Look at the correction term. If the query is to the right of the weighted key center, $\bar k-q<0$ , and values increase with keys, $\mathrm{Cov}_p(k,v)>0$ , then the correction is positive. It raises the softmax estimate and corrects the lag.

This is unrelated to “linear attention” in the finite-state sense from my earlier posts. Annoying naming collision. Local Linear Attention is not saying “sub-quadratic recurrent attention”. It is saying “local linear regression around each query”.

5. What exact LLA costs

In higher dimensions, the local linear correction has the shape

o_i^{LLA} = o_i^{SA} - (1+\eta_i)\Sigma_{KV}^{(i)}\rho_i^\star.

Here

o_i^{SA} = \bar v_i

is the ordinary softmax output,

\Sigma_{KV}^{(i)} = \mathbb E_{p_i}\left[(v_j-\bar v_i)(k_j-\bar k_i)^\top\right]

is the local key-value covariance under the softmax weights, and $\rho_i^\star$ is the direction that says how to probe that covariance.

Exact Local Linear Attention gets this probe by solving a linear system:

\rho_i^\star = \Sigma_i^{-1}\mu_i.

That is the beautiful version mathematically and the annoying version computationally. The Parallax paper lists the practical problems:

A per-query solve is expensive and I/O-heavy.
The regularization $\lambda$ is a real tradeoff. Too large and the correction collapses back toward softmax; too small and the solve can become unstable.
Iterative solvers are not what modern low-precision attention kernels want to spend their life doing.

So we have the correction we want, but the exact computation is awkward.

6. Parallax: learn the probe

Parallax (Zuo et al., 2026) keeps the softmax part and replaces the exact solve with a learned projection.

Normal attention has

Q = W_Q x, \qquad K = W_K x, \qquad V = W_V x.

Parallax adds

R = W_R x.

For a query position $i$ , write

\rho_i = W_R x_i.

Then Parallax uses

\boxed{ o_i^{PLX} = o_i^{SA} - \Sigma_{KV}^{(i)}\rho_i }

So the model no longer solves for $\rho_i^\star$ . It learns a query-like probe $\rho_i$ during training.

Softmax gives the local weighted average. Parallax subtracts a learned covariance correction.

The paper also drops the $(1+\eta_i)$ boundary amplification factor from exact LLA. That factor is well behaved when $\rho_i^\star$ comes from the exact constrained solve. Once $\rho_i$ is just $W_Rx_i$ , the same normalization can blow up or flip sign.

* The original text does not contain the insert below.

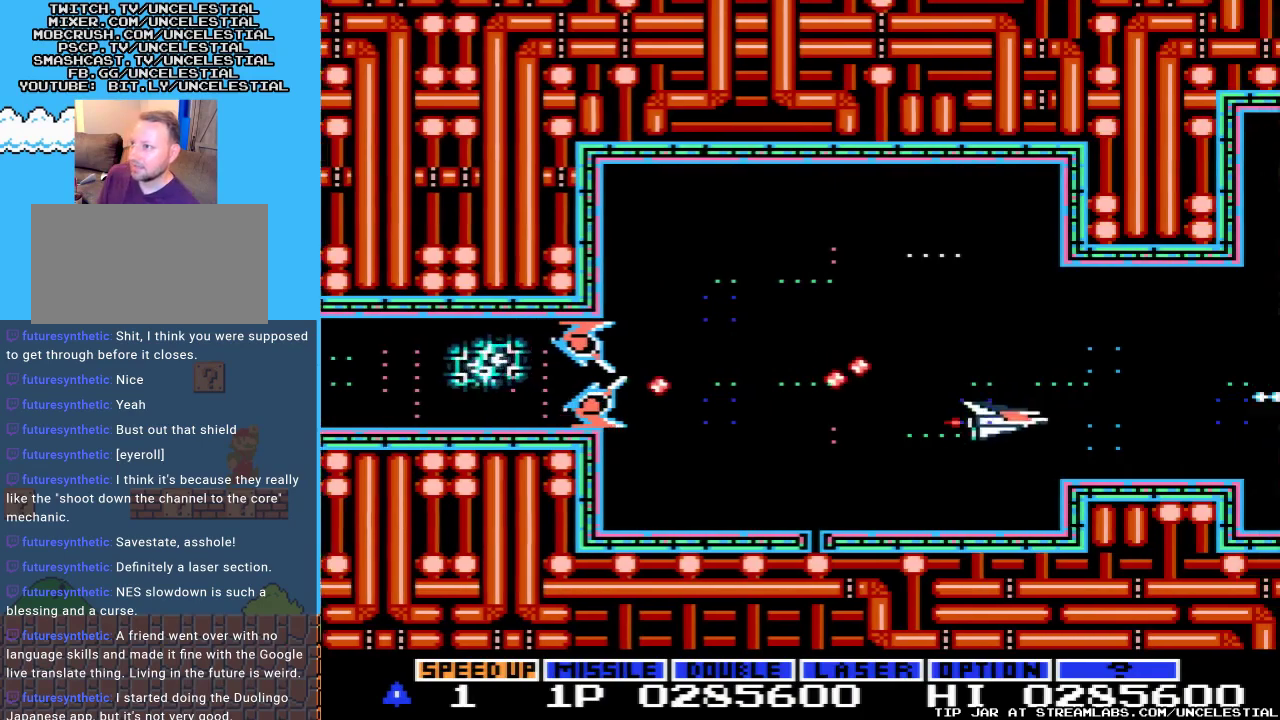
{"buttons": ["A"], "events": [[133, "DPAD_DOWN", "up"], [233, "DPAD_UP", "down"], [367, "DPAD_UP", "up"], [433, "DPAD_LEFT", "up"]]}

Parallax is not replacing softmax the way linear attention or DeltaNet replace softmax. It still uses softmax weights $p_{ij}$ and still streams the full KV cache. Instead, it changes the estimator sitting on top of the same softmax neighborhood:

\begin{array}{rcl} \text{Softmax} &:& \text{local constant estimator} \\ \text{Exact LLA} &:& \text{local linear estimator with solved probe} \\ \text{Parallax} &:& \text{local linear correction with learned probe} \end{array}

This matters because softmax can only de-emphasize a token by assigning it small positive probability. Parallax can subtract value directions. In the paper’s analysis, this changes attention patterns: the base softmax becomes more diffuse, the correction branch handles sharper discrimination, and the model relies less on the usual attention sink behavior.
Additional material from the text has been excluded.